▸ **Directives**:
(A) Return everything in the Arkansas Art Trail article from "Meet an Artist" down to "25th with Artist.", word for word.
(B) Carry the Arkansas Art Trail article further, picking up after its final sentence.

April’s art experiences are limited but with year round appeal, visitors to the Arkansas Art Trail are sure to discover moments of beauty “never seen before.” A visit to Crystal Bridges Museum of American Art provides an opportunity to see original 19th century Hudson River School paintings and a stop in Eureka Springs , a Top 25 Arts Destination, allows visitors to watch regional artists paint in plein aire or get creative with an art class, enjoy the music of esteemed international musicians or sit down to an authentic hootenanny, experience life in a historic town or marvel in contemporary architecture that celebrates the beauty of the outdoors.
Here are just a few of April’s Art Experiences:
Artist Studio Tour – April 15, 2012 Take a docent led tour of the 1886 Crescent Hotel & Spa and see local artist, Larry Mansker’s murals. Meet Mansker in his art studio for a glass of wine and then settle down for a splendid dinner with the docent and Mansker at the Chef’s table in the Crystal Dining Room Restaurant.
Painting of downtown Eureka Springs by Larry Mansker.
• 1 night stay in a Premium Room, breakfast included • Studio Tour for Two • Dinner with Artist in the Crystal Dining Room Restaurant for Two (Artist Studio Tour is limited to 20 people.)
Photography Exhibit & Workshop – April 19-20, 2012 Explore the Ozarks with renowned landscape photographer and local artist, Edward C. Robison III. Follow Robison to some of his favorite photo spots and shoot at sunset then join Robison the following morning. See some of his photographs of the Ozarks and review photos taken the day before.
Package includes: • 1 night stay in a Premium Room, breakfast included. • April 19th & 20th- 4 hour photo tour of the Ozarks and morning workshop
Landscape photographer Edward C. Robison III.
(Photography Exhibit & Workshop is limited to 12 people.)
Meet an Artist in Residence – April 24-26, 2012 Learn to paint abstract birds, flowers and landscapes with artist Karrie Evenson. Evenson will be working in residence at the Crescent Hotel. Meet Evenson and watch her paint on the evening of April 25th. Enjoy wine and cheese.
Package Includes: • Stay in a Premium Room, breakfast included • Attend 2 workshop classes per day for two people • Attend the wine & cheese reception on Wednesday, April 25th with Artist.
Edward sits at the table overlooking the Crescent garden in Eureka Springs. With a contemplative smile he begins his story. “We had to helicopter into a remote part of the canyon and repel down,” he says calmly.
Inspiration point in the autumn captured by Eureka Springs photographer, Edward C. Robison III.
Edward C. Robison III is an accomplished landscape photographer. His connection to nature and his recognition of what is sacred are profound in his photographs. It is what draws people to his work.
It was an internship with renowned landscape photographer Michael Fatali that led Edward to a remote slot canyon in Utah. Having helicoptered in, Edward found himself in an isolated place where few people ever have the chance or courage to travel to; it changed him. Surrounded by natural beauty and mentored by Fatali, Edward found his purpose. Fatali openly acknowledges that he photographs, “places of mystery” where he feels, “at peace with the power of the Earth’s spirit.” Fatali believes his photographs are reflections of the “light and power” of nature. His influence on Edward’s work is unmistakable. Edward’s richly layered yet masterfully simple photographs are meditative moments. They allow the viewer to intimately connect with a sacred space in nature that they may have never witnessed on their own.

▸ **Data segment**:
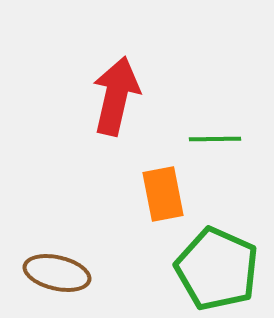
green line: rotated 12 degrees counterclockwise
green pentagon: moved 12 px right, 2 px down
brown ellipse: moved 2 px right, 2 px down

▸ **Replies**:
(A)
Meet an Artist in Residence – April 24-26, 2012 Learn to paint abstract birds, flowers and landscapes with artist Karrie Evenson. Evenson will be working in residence at the Crescent Hotel. Meet Evenson and watch her paint on the evening of April 25th. Enjoy wine and cheese.
Package Includes: • Stay in a Premium Room, breakfast included • Attend 2 workshop classes per day for two people • Attend the wine & cheese reception on Wednesday, April 25th with Artist.

(B)
Edward brings a love of the landscape to his work. Growing up in the great outdoors, he attributes his passion for nature to time spent exploring with his father. His acute perception to the natural processes surrounding him inspired his creativity early. He began capturing nature’s moments with paint on canvas. As a young adult he followed his passion with formal art studies. Edward studied at the Kansas City Institute of Art, an institutional leader in visual arts education. “The Kansas City Institute stressed the importance of substance in art,” Edward says. “It is where I learned just how important it is to incorporate a strong spiritual element in my work.”
More than just the likenesses of a place under beautiful light, Edward’s photographs are like the quite hum of bees in a field or a softly stirring breeze through woodland trees. They nudge the viewer to joie de vivre, an exuberant enjoyment of life. With what he describes as a “sensitivity and energetic connection with nature,” he finds and captures the beauty of nature in less suspecting places. “I think I see things differently,” Edward confesses. “My appreciation of nature allows me to find the sacred in my own backyard. I try to show others what I have discovered through my work.”
Hawksbill Crag in the Buffalo River National Park captured by Edward C. Robison III.
Although Edward has photographed Yellowstone and other high profile sites, he is perhaps most recognized for his photographs of less famous (less traveled) places in the central United States and most recently in Arkansas. The ethereal qualities of Edward’s photographs have naturally placed them in the internationally acclaimed Sierra Club Desk Calendar 4 years in a row and although he could call anywhere home, Edward C. Robison and his family still live in Eureka Springs where he continues to find beauty in his backyard. His work is featured on the Arkansas Art Trail. His book, Postcards from Eureka, he records the beauty of the quirkly little Ozark Mountain town, Eureka Springs. His gallery, Sacred Earth, is located just west of Eureka Springs on the Arkansas Art Trail and catalogs his progress and travels. His work can be viewed and prints can be obtained from the Sacred Earth Gallery website.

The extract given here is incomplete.